Go through the entries below and copy each line that holds the word "buttonContent".

------ Exercise inputs ------

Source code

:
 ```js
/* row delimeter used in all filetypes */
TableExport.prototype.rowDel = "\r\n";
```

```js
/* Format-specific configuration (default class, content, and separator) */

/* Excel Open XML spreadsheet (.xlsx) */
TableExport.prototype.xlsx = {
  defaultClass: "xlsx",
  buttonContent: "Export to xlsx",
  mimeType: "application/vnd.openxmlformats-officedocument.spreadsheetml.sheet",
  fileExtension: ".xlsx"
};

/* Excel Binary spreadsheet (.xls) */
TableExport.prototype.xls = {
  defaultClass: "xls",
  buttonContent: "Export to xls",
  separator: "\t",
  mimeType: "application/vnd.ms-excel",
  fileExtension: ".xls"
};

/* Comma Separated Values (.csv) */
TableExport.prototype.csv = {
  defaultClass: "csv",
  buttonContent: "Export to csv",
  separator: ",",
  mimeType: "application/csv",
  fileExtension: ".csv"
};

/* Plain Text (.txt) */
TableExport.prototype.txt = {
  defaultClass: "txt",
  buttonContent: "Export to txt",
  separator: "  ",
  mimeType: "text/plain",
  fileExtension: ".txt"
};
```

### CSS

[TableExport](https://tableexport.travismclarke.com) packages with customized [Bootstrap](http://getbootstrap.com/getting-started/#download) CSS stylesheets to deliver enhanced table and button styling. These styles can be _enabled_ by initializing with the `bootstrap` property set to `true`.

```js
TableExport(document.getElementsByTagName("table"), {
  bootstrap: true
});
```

------

__Response__
  buttonContent: "Export to xlsx",
  buttonContent: "Export to xls",
  buttonContent: "Export to csv",
  buttonContent: "Export to txt",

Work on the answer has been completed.